Chap 7 : Jangan tinggalkanku

266 9 3
                                    

Ucapan papa Grein yang menyinggung kedua orang tuaku masih terus berkeliaran dalam kepalaku. Musuh? Aku tidak menyangka jika mereka akan memiliki musuh. Tapi dari sikap papa Grein pasti hubungan mereka benar-benar sangat buruk. Aku terus memikirkannya, sampai aku tidak sadar bahwa kami pergi ke sebuah taman.

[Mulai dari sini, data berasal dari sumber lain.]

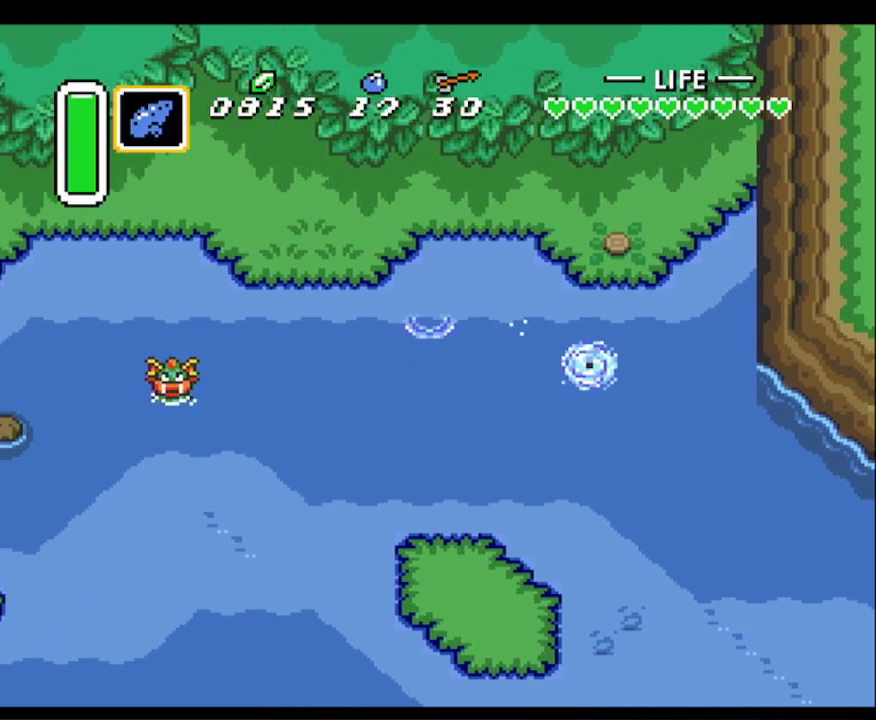
{"buttons": ["A"], "events": []}
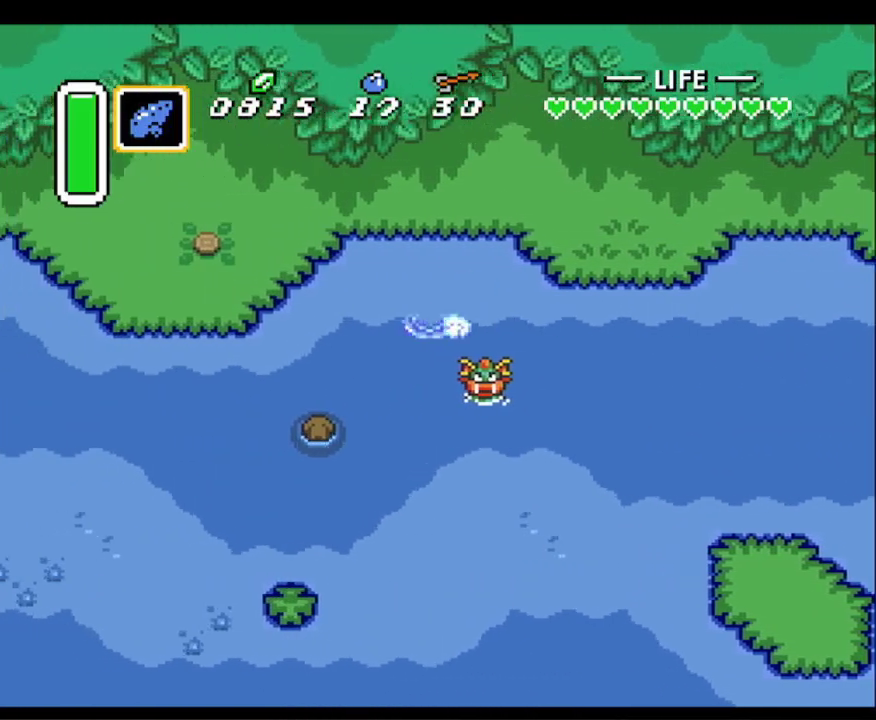
{"buttons": ["A"], "events": []}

Kami duduk di sebuah bangku taman yang menghadap ke sebuah danau yang dipenuhi oleh anak-anak yang tampak sangat riang memainkan bebek-bebek. Terdengar hembusan nafas berat Grein, ya aku yakin passti dia juga memikirkan hal yang sama denganku.

"maaf karena ayahku mengatakan hal yang tidak pantas untukmu" ujarnya tetap dengan suara dinginnya.

"tidak apa-apa kok. Wajar jika seorang ayah melakukan hal itu" ujarku.

"bagiku itu tidak wajar" ujar Grein ketus.

"dia selalu memaksakan keinginannya namun tidak mempedulikanku. Seperti ini bukan? Ia sama sekali tidak peduli dengan perasaanku, ia mengeluarkan kata-kata kasar pada tamuku, pacarku sendiri"

"aku tidak pernah ingin menjadi anaknya" ujarnya lagi menahan emosi dengan mengepalkan tangannya kuat-kuat.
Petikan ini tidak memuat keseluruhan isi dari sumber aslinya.